Border
Collie: Cão pastor 
O Border Collie surgiu há mais de duzentos anos na fronteira entre
Escócia e Inglaterra. Border significa divisa, de onde se originou
o nome Border Collie para se diferenciar do Collie Show, mais conhecido
como Lassie.
O Border Collie é selecionado por trabalho, e não por características
físicas. Dessa forma, o critério usado é cruzar os melhores com
os melhores. Nem sempre o potencial genético para o trabalho de
pastoreio implica em beleza. Pode-se encontrar variações de cores,
pelagem, orelhas e olhos.
Suas Principais características são: conduzir os rebanhos pelo poder
do olhar, não latir e caminhar com a cauda entre as pernas, como
um felino quando caça. Assim, mostra atenção e domínio. O poder
do olhar mantém o rebanho agrupado enquanto o conduz, para que nenhum
animal se afaste. Como trabalha em silêncio, os rebanhos permanecem
tranqüilos. Ele é capaz de conduzir qualquer tipo de rebanho, desde
ovelhas e bovinos, até gansos, nunca desiste e está sempre atento
ao rebanho. Um bom Border não deve levantar a cauda, nem latir quando
trabalha, a menos que seja um cão jovem e inexperiente.
A recria deve ser feita em local fechado, onde os cães não fiquem
em contato e nem possam ver o rebanho, para evitar vícios futuros,
o que não impede seu dono de brincar com o filhote. No dia-a-dia
pode-se iniciar alguns comandos básicos como "deita", "fica", "para
trás", "venha", facilitando posteriormente o treinamento.
Antes de um ano de idade pode ser feita uma verificação para testar
o interesse do animal pelo pastoreio. À partir de um ano completo
inicia-se o treinamento, em um local menor, como um redondel. É
aconselhado começar com ovelhas para se adquirir maior domínio sobre
os cães.
Os animais que estão num estágio mais avançado do treinamento são
encaminhados para um local um pouco maior antes de chegar ao campo,
a fim de se aprimorar aos comandos.
Os rebanhos devem se acostumar com os cães aos poucos, sendo organizados
em pequenos lotes, para que depois possam ser conduzidos em grandes
números. Cada cão bem treinado pode conduzir até duzentas cabeças.

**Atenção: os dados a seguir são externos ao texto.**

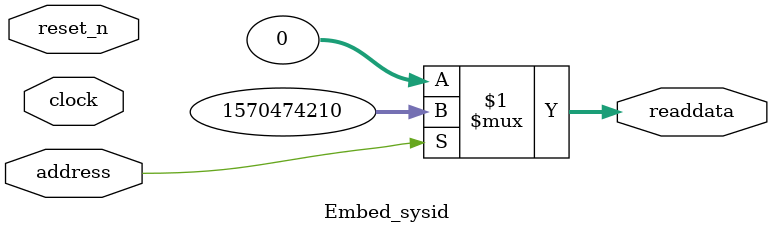
<source format=v>



// synthesis translate_off
`timescale 1ns / 1ps
// synthesis translate_on

// turn off superfluous verilog processor warnings 
// altera message_level Level1 
// altera message_off 10034 10035 10036 10037 10230 10240 10030 

module Embed_sysid (
               // inputs:
                address,
                clock,
                reset_n,

               // outputs:
                readdata
             )
;

  output  [ 31: 0] readdata;
  input            address;
  input            clock;
  input            reset_n;

  wire    [ 31: 0] readdata;
  //control_slave, which is an e_avalon_slave
  assign readdata = address ? 1570474210 : 0;

endmodule



</source>
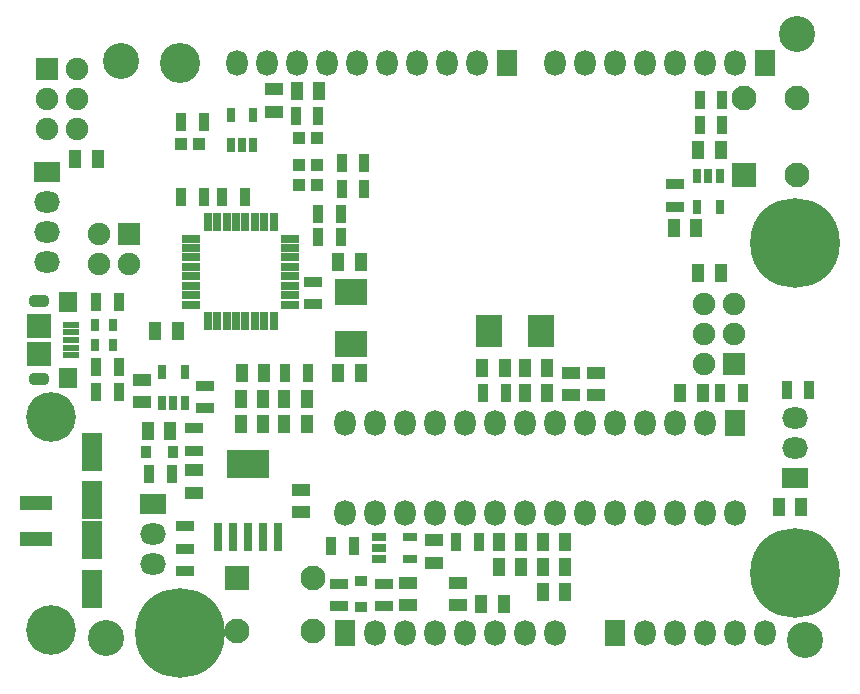
<source format=gts>
G04 Layer_Color=8388736*
%FSLAX44Y44*%
%MOMM*%
G71*
G01*
G75*
%ADD29R,1.9000X1.9000*%
%ADD38C,1.9000*%
%ADD39R,1.9000X1.9000*%
%ADD64R,1.1000X1.5000*%
%ADD65R,1.5000X1.1000*%
%ADD66R,0.8000X1.1000*%
%ADD67R,1.5000X0.9000*%
%ADD68R,0.9000X1.5000*%
%ADD69R,0.6700X1.6200*%
%ADD70R,1.6200X0.6700*%
%ADD71R,2.7000X1.2000*%
%ADD72R,0.7800X1.2800*%
%ADD73R,1.2800X0.7800*%
%ADD74C,3.0480*%
%ADD75R,1.8000X3.2000*%
%ADD76R,1.0500X0.8500*%
%ADD77R,0.8500X1.0500*%
%ADD78R,1.0000X1.0000*%
%ADD79R,0.8000X2.4000*%
%ADD80R,3.6500X2.3500*%
%ADD81R,1.4500X0.5000*%
%ADD82R,1.5000X1.7000*%
%ADD83R,2.0000X2.0000*%
%ADD84R,2.8000X2.2000*%
%ADD85R,2.2000X2.8000*%
%ADD86C,2.1000*%
%ADD87R,2.1000X2.1000*%
%ADD88R,2.1000X2.1000*%
%ADD89R,1.8000X2.2000*%
%ADD90O,1.8000X2.2000*%
G04:AMPARAMS|DCode=91|XSize=1.7mm|YSize=1mm|CornerRadius=0.365mm|HoleSize=0mm|Usage=FLASHONLY|Rotation=0.000|XOffset=0mm|YOffset=0mm|HoleType=Round|Shape=RoundedRectangle|*
%AMROUNDEDRECTD91*
21,1,1.7000,0.2700,0,0,0.0*
21,1,0.9700,1.0000,0,0,0.0*
1,1,0.7300,0.4850,-0.1350*
1,1,0.7300,-0.4850,-0.1350*
1,1,0.7300,-0.4850,0.1350*
1,1,0.7300,0.4850,0.1350*
%
%ADD91ROUNDEDRECTD91*%
%ADD92R,2.2000X1.8000*%
%ADD93O,2.2000X1.8000*%
%ADD94C,7.6000*%
%ADD95C,3.4000*%
%ADD96C,4.2000*%
D29*
X31600Y507400D02*
D03*
X614000Y258200D02*
D03*
D38*
X75600Y342600D02*
D03*
X101000D02*
D03*
X75600Y368000D02*
D03*
X57000Y456600D02*
D03*
Y482000D02*
D03*
Y507400D02*
D03*
X31600Y456600D02*
D03*
Y482000D02*
D03*
X588600Y309000D02*
D03*
Y283600D02*
D03*
Y258200D02*
D03*
X614000Y309000D02*
D03*
Y283600D02*
D03*
D39*
X101000Y368000D02*
D03*
D64*
X196000Y207000D02*
D03*
X215000D02*
D03*
X470500Y86000D02*
D03*
X451500D02*
D03*
X297500Y250000D02*
D03*
X278500D02*
D03*
X297500Y344000D02*
D03*
X278500D02*
D03*
X142500Y286000D02*
D03*
X123500D02*
D03*
X197000Y250000D02*
D03*
X216000D02*
D03*
X196000Y228000D02*
D03*
X215000D02*
D03*
X252000D02*
D03*
X233000D02*
D03*
X602500Y439000D02*
D03*
X583500D02*
D03*
X562500Y373000D02*
D03*
X581500D02*
D03*
X455500Y254000D02*
D03*
X436500D02*
D03*
X400500D02*
D03*
X419500D02*
D03*
X470500Y107000D02*
D03*
X451500D02*
D03*
X414500D02*
D03*
X433500D02*
D03*
X436500Y233000D02*
D03*
X455500D02*
D03*
X568000D02*
D03*
X587000D02*
D03*
X56000Y431000D02*
D03*
X75000D02*
D03*
X117500Y201000D02*
D03*
X136500D02*
D03*
X670500Y137000D02*
D03*
X651500D02*
D03*
X418500Y55000D02*
D03*
X399500D02*
D03*
X470500Y65000D02*
D03*
X451500D02*
D03*
X233000Y207000D02*
D03*
X252000D02*
D03*
X414500Y86000D02*
D03*
X433500D02*
D03*
X262500Y489000D02*
D03*
X243500D02*
D03*
X583500Y335000D02*
D03*
X602500D02*
D03*
D65*
X497000Y250500D02*
D03*
Y231500D02*
D03*
X224000Y490500D02*
D03*
Y471500D02*
D03*
X338000Y53500D02*
D03*
Y72500D02*
D03*
X360000Y89500D02*
D03*
Y108500D02*
D03*
X112000Y225500D02*
D03*
Y244500D02*
D03*
X380000Y72500D02*
D03*
Y53500D02*
D03*
X247000Y132500D02*
D03*
Y151500D02*
D03*
X156000Y168000D02*
D03*
Y149000D02*
D03*
X476000Y250500D02*
D03*
Y231500D02*
D03*
D66*
X87500Y291000D02*
D03*
X72500D02*
D03*
X87500Y274000D02*
D03*
X72500D02*
D03*
D67*
X166000Y239500D02*
D03*
Y220500D02*
D03*
X279000Y52500D02*
D03*
Y71500D02*
D03*
X257000Y308500D02*
D03*
Y327500D02*
D03*
X564000Y410000D02*
D03*
Y391000D02*
D03*
X317000Y52500D02*
D03*
Y71500D02*
D03*
X149000Y101500D02*
D03*
Y82500D02*
D03*
X149000Y120500D02*
D03*
Y101500D02*
D03*
X156000Y184500D02*
D03*
Y203500D02*
D03*
D68*
X621000Y233000D02*
D03*
X602000D02*
D03*
X603500Y481000D02*
D03*
X584500D02*
D03*
X291500Y104000D02*
D03*
X272500D02*
D03*
X137500Y165000D02*
D03*
X118500D02*
D03*
X281500Y406000D02*
D03*
X300500D02*
D03*
X92500Y234000D02*
D03*
X73500D02*
D03*
X281500Y428000D02*
D03*
X300500D02*
D03*
X199500Y399000D02*
D03*
X180500D02*
D03*
X73500Y255000D02*
D03*
X92500D02*
D03*
X73500Y310000D02*
D03*
X92500D02*
D03*
X261500Y468000D02*
D03*
X242500D02*
D03*
X164500Y399000D02*
D03*
X145500D02*
D03*
X233500Y250000D02*
D03*
X252500D02*
D03*
X603500Y460000D02*
D03*
X584500D02*
D03*
X420500Y233000D02*
D03*
X401500D02*
D03*
X397500Y107000D02*
D03*
X378500D02*
D03*
X145500Y463000D02*
D03*
X164500D02*
D03*
X677500Y236000D02*
D03*
X658500D02*
D03*
X261500Y385000D02*
D03*
X280500D02*
D03*
X261500Y365000D02*
D03*
X280500D02*
D03*
D69*
X224000Y294000D02*
D03*
X216000D02*
D03*
X208000D02*
D03*
X200000D02*
D03*
X192000D02*
D03*
X184000D02*
D03*
X176000D02*
D03*
X168000D02*
D03*
Y378000D02*
D03*
X176000D02*
D03*
X184000D02*
D03*
X192000D02*
D03*
X200000D02*
D03*
X208000D02*
D03*
X216000D02*
D03*
X224000D02*
D03*
D70*
X154000Y308000D02*
D03*
Y316000D02*
D03*
Y324000D02*
D03*
Y332000D02*
D03*
Y340000D02*
D03*
Y348000D02*
D03*
Y356000D02*
D03*
Y364000D02*
D03*
X238000D02*
D03*
Y356000D02*
D03*
Y348000D02*
D03*
Y340000D02*
D03*
Y332000D02*
D03*
Y324000D02*
D03*
Y316000D02*
D03*
Y308000D02*
D03*
D71*
X23000Y109500D02*
D03*
Y140500D02*
D03*
D72*
X187500Y443000D02*
D03*
X197000D02*
D03*
X206500D02*
D03*
X187500Y469000D02*
D03*
X206500D02*
D03*
X601500Y417000D02*
D03*
X592000D02*
D03*
X582500D02*
D03*
X601500Y391000D02*
D03*
X582500D02*
D03*
X129500Y225000D02*
D03*
X139000D02*
D03*
X148500D02*
D03*
X129500Y251000D02*
D03*
X148500D02*
D03*
D73*
X313000Y111500D02*
D03*
Y102000D02*
D03*
Y92500D02*
D03*
X339000Y111500D02*
D03*
Y92500D02*
D03*
D74*
X674000Y24000D02*
D03*
X667000Y537000D02*
D03*
X95000Y514000D02*
D03*
X82000Y26000D02*
D03*
D75*
X70000Y67500D02*
D03*
Y108500D02*
D03*
Y183500D02*
D03*
Y142500D02*
D03*
D76*
X298000Y51750D02*
D03*
Y74250D02*
D03*
D77*
X138500Y183000D02*
D03*
X116000D02*
D03*
D78*
X160500Y444000D02*
D03*
X145500D02*
D03*
X260500Y409000D02*
D03*
X245500D02*
D03*
X260500Y426000D02*
D03*
X245500D02*
D03*
X260500Y449000D02*
D03*
X245500D02*
D03*
D79*
X176600Y111000D02*
D03*
X189300D02*
D03*
X202000D02*
D03*
X214700D02*
D03*
X227400D02*
D03*
D80*
X202000Y173000D02*
D03*
D81*
X52000Y291000D02*
D03*
Y284500D02*
D03*
Y278000D02*
D03*
Y271500D02*
D03*
Y265000D02*
D03*
D82*
X49750Y246000D02*
D03*
Y310000D02*
D03*
D83*
X25250Y290000D02*
D03*
Y266000D02*
D03*
D84*
X289000Y275000D02*
D03*
Y319000D02*
D03*
D85*
X450000Y286000D02*
D03*
X406000D02*
D03*
D86*
X622000Y483000D02*
D03*
X667000D02*
D03*
Y418000D02*
D03*
X257500Y76500D02*
D03*
Y31500D02*
D03*
X192500D02*
D03*
D87*
X622000Y418000D02*
D03*
D88*
X192500Y76500D02*
D03*
D89*
X614600Y208200D02*
D03*
X421560Y513000D02*
D03*
X513000Y30400D02*
D03*
X640000Y513000D02*
D03*
X284400Y30400D02*
D03*
D90*
X589200Y208200D02*
D03*
X563800D02*
D03*
X538400D02*
D03*
X513000D02*
D03*
X487600D02*
D03*
X462200D02*
D03*
X436800D02*
D03*
X411400D02*
D03*
X386000D02*
D03*
X360600D02*
D03*
X335200D02*
D03*
X309800D02*
D03*
X284400D02*
D03*
X614600Y132000D02*
D03*
X589200D02*
D03*
X563800D02*
D03*
X538400D02*
D03*
X513000D02*
D03*
X487600D02*
D03*
X462200D02*
D03*
X436800D02*
D03*
X411400D02*
D03*
X386000D02*
D03*
X360600D02*
D03*
X335200D02*
D03*
X309800D02*
D03*
X284400D02*
D03*
X192960Y513000D02*
D03*
X218360D02*
D03*
X243760D02*
D03*
X269160D02*
D03*
X294560D02*
D03*
X319960D02*
D03*
X345360D02*
D03*
X370760D02*
D03*
X396160D02*
D03*
X538400Y30400D02*
D03*
X563800D02*
D03*
X589200D02*
D03*
X614600D02*
D03*
X640000D02*
D03*
X462200Y513000D02*
D03*
X487600D02*
D03*
X513000D02*
D03*
X538400D02*
D03*
X563800D02*
D03*
X589200D02*
D03*
X614600D02*
D03*
X462200Y30400D02*
D03*
X436800D02*
D03*
X411400D02*
D03*
X386000D02*
D03*
X360600D02*
D03*
X335200D02*
D03*
X309800D02*
D03*
D91*
X25250Y245000D02*
D03*
Y311000D02*
D03*
D92*
X122000Y139400D02*
D03*
X665000Y161000D02*
D03*
X32000Y420000D02*
D03*
D93*
X122000Y114000D02*
D03*
Y88600D02*
D03*
X665000Y186400D02*
D03*
Y211800D02*
D03*
X32000Y394600D02*
D03*
Y369200D02*
D03*
Y343800D02*
D03*
D94*
X665400Y360600D02*
D03*
Y81200D02*
D03*
X144700Y30400D02*
D03*
D95*
Y513000D02*
D03*
D96*
X35000Y213000D02*
D03*
Y33000D02*
D03*
M02*

</source>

O treinamento é feito com comandos de voz e apito, possibilitando
ordenar as direções, a velocidade e até o modo de conduzir o rebanho.
Os comandos de voz são utilizados em inglês, por ser um idioma universal.
Recomenda-se utilizar o apito, porque depois de treinado o cão irá
se adaptar mais facilmente ao seu condutor. Existem dois tipos de
apitos: os de plástico, com um som mais grave que alcança menor
distância; e os de metal, mais agudo, alcançando maior distância.
Após o treinamento é possível trabalhar com dois cães ao mesmo tempo,
e fazer manobras mais precisas. O Border tem como característica
circular em volta do rebanho e trazê-lo ao condutor, com a distância
de até oitocentos metros. Cães treinados também podem tocar os animais
fazendo o chamado drive, como também trabalhar em bretes e locais
fechados, fazendo o serviço completo.
A raça é individualista e um cão não aprende a trabalhar com o outro.
O treinamento deve ser feito individualmente, pois cada cão possui
sua particularidade.
O Border Collie foi criado em seu país de origem para a condução
de ovelhas. Nos Estados Unidos e na Austrália, os cães mais agressivos
foram adaptados para a lida com o gado, podendo ser encontrados
Borders que mordem o focinho e o calcanhar dos bovinos. Por se tornarem
populares, em 1873, iniciaram-se as provas de pastoreio, para se
testar as habilidades de trabalho dos cães.
Essa raça é considerada a mais inteligente do mundo. Por isso, também
tem se destacado em outras atividades como, provas de agilidade,
obediência, guia de cegos e farejador de drogas. Freqüentemente
tem aparecido em comerciais e filmes, como "Babe, o porquinho".
É importante deixar claro que um cão sem treinamento específico,
tem um baixo aproveitamento, desempenhando apenas 30% de sua capacidade.